Can They Build And Maintain?
I've written at some length in the past about how Mattson stole the march from Ultratech in this latest generation of thermal processing tools. While Ultratech continued to talk about the patterning effects and thermal stress caused by flash annealing, Mattson's latest tools helped work around that problem by heating from above and below, while cutting thermal activation times in millisecond annealing from around 1 second to 1-2.5 milliseconds.
It does seem as though Ultratech has moved to correct some of the issues with laser spike annealing that led to the big shift in market share (LSA had 50+ share at 28nm, but less than 25% so far at < 20nm). What happens now will be interesting to watch. Screen Holdings frankly doesn't seem to care all that much about thermal processing - the business generated around $17 million in fiscal 2016 first half revenue (which is still more than Ultratech generated for all of 2015), but the company rarely talks about the business and talks more about new initiatives in inspection equipment, life science applications of its technology, and share growth in semiconductor coater/developers.

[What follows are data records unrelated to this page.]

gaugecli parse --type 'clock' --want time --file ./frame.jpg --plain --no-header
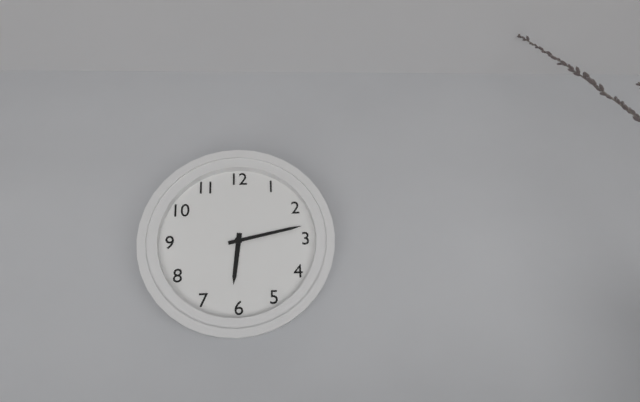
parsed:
6:13
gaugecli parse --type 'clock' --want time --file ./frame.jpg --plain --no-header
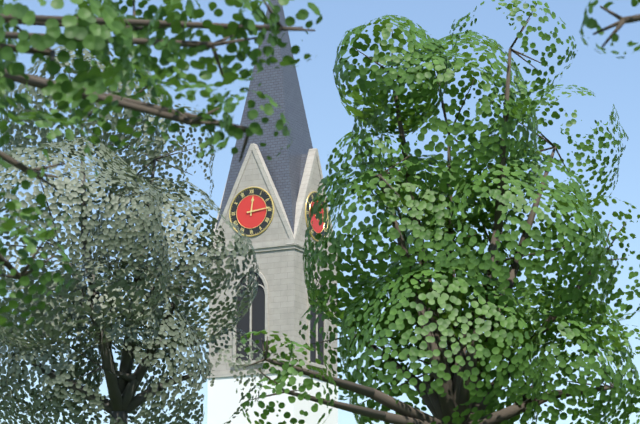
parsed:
12:14
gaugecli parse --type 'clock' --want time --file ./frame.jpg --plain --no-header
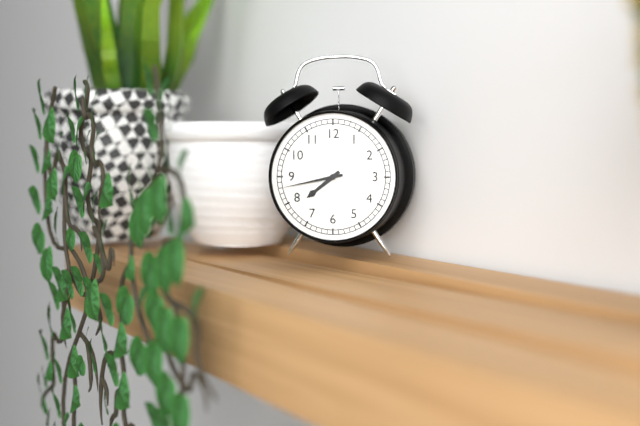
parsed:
7:43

Given the issues with the market transition from 28nm to < 20nm, it's worth noting that Ultratech doesn't have the advanced packaging market to itself either. Several companies, including Rudolph Technologies and SUSS MicroTec (as well as more established players like Canon and Nikon) have developed or repurposed lithography tools to address the rapidly-growing market created by copper-pillar, fan-in, fan-out, and other advanced chip packaging options.

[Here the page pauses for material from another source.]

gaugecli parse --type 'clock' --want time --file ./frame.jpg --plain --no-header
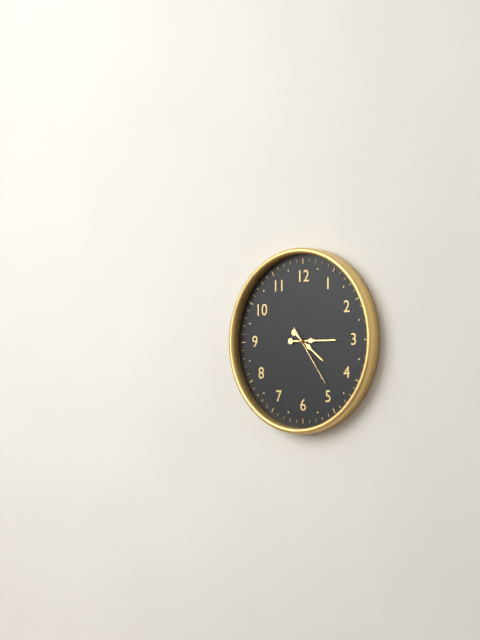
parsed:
4:15:24
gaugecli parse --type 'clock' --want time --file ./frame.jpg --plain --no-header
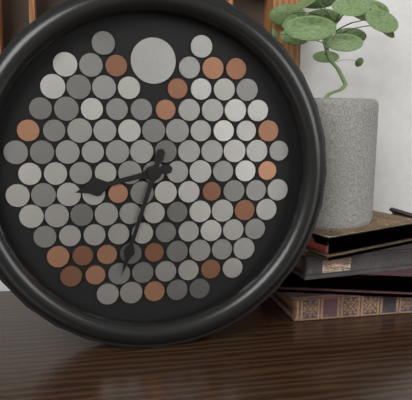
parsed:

Rudolph recently talked about some wins for its JetStep AP Lithography tools and the company posted good growth in the last year. Then again, compare Rudolph's 30% growth to $16.5 million in advanced packaging sales in 2015 to Ultratech's approximately 56% full-year growth and roughly $74 million in sales. Ultratech can't afford to take it for granted that they maintain leadership, but they are at least still competing from a position of strength.
Recalculating The Value
There is enough growth potential in Ultratech's addressed markets (advanced packaging, thermal processing, and inspection) to support a much higher level of orders, revenue, and market capitalization. Execution is the key unknown, though, and management will have to maintain a strong level of orders into and through 2016 to regain Wall Street interest. After all, 2015 was supposed to be a big year of order development and that fell flat. Even if some of that underperformance was due to companies like TSMC (NYSE:TSM) and Intel (NASDAQ:INTC) ordering less equipment than expected, I think it is nevertheless fair to say that laser processing was a big disappointment that advanced packaging couldn't offset.

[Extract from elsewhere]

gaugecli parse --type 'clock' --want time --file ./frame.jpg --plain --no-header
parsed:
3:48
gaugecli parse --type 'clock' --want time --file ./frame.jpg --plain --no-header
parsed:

I think $16.50 to $20 is still a reasonable range of fair values for Ultratech until/unless the company shows a consistent level of meaningful order growth - at least enough to drive the business back into profitability (and not just "above zero"; I mean double-digit operating margins). The stock could ultimately go quite a bit higher on renewed share growth in thermal processing, growth in inspection, and growth in advanced packaging, but I believe that's more of a "believe it if/when you see it" proposition.
The Bottom Line
My Ultratech holdings have always been a small "let's see what happens" position, so I'm not inclined to do anything with it right now. If the year goes on and Ultratech can't regain any momentum in thermal processing and/or seems to be slipping in advanced packaging, I'll take the loss and move on. For now, though, I'm still willing to see how 2016 order patterns play out and whether management can reestablish this story as a strong niche player in the larger semiconductor equipment space.
Disclosure: I am/we are long UTEK.
I wrote this article myself, and it expresses my own opinions. I am not receiving compensation for it (other than from Seeking Alpha). I have no business relationship with any company whose stock is mentioned in this article.